Marie-Louise se incorporó lentamente.

Se palpó con cuidado el cráneo, disimuló un gesto de dolor y me tendió una mano.

—¿Quiere darme mi pistola y mi cartera? —pidió humildemente.

Moví la cabeza en sentido negativo.

—¿Adónde irá?

—Volveré a mi pensión. Durante la noche tendré tiempo suficiente para llegar a la determinación que sea —respondió—. De veras, señor Jordan: lamento haberme equivocado con usted. Le pido excusas. Y ahora, por favor, déme mis cosas.

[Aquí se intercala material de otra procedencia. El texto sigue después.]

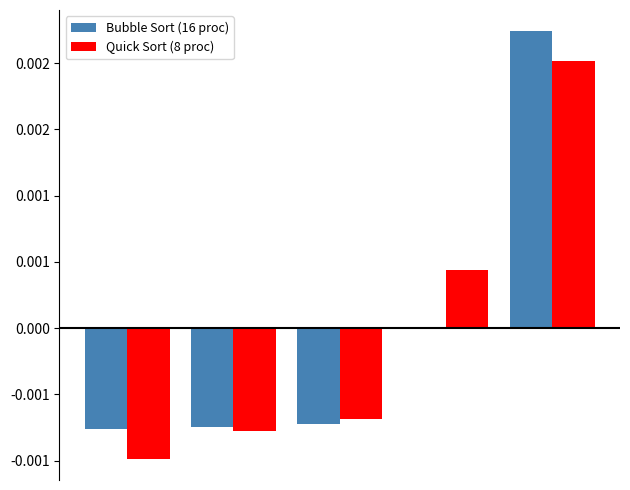

Are the bars horizontal?

No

Volví a negar tozudamente.

—No permitiré que se degrade, Marie-Louise —pronuncié con lentitud para disimular mi emoción interior—. Quédese aquí por el momento. ¡Oh, no tiene nada que temer! Por fortuna, este apartamento cuenta con dos alcobas. Le daré un duplicado de la llave y podrá entrar y salir cuando quiera. No pienso exigirle nada a cambio. ¿Acepta?

Vaciló. Luego se dejó caer lentamente sobre el diván y exhaló un suspiro.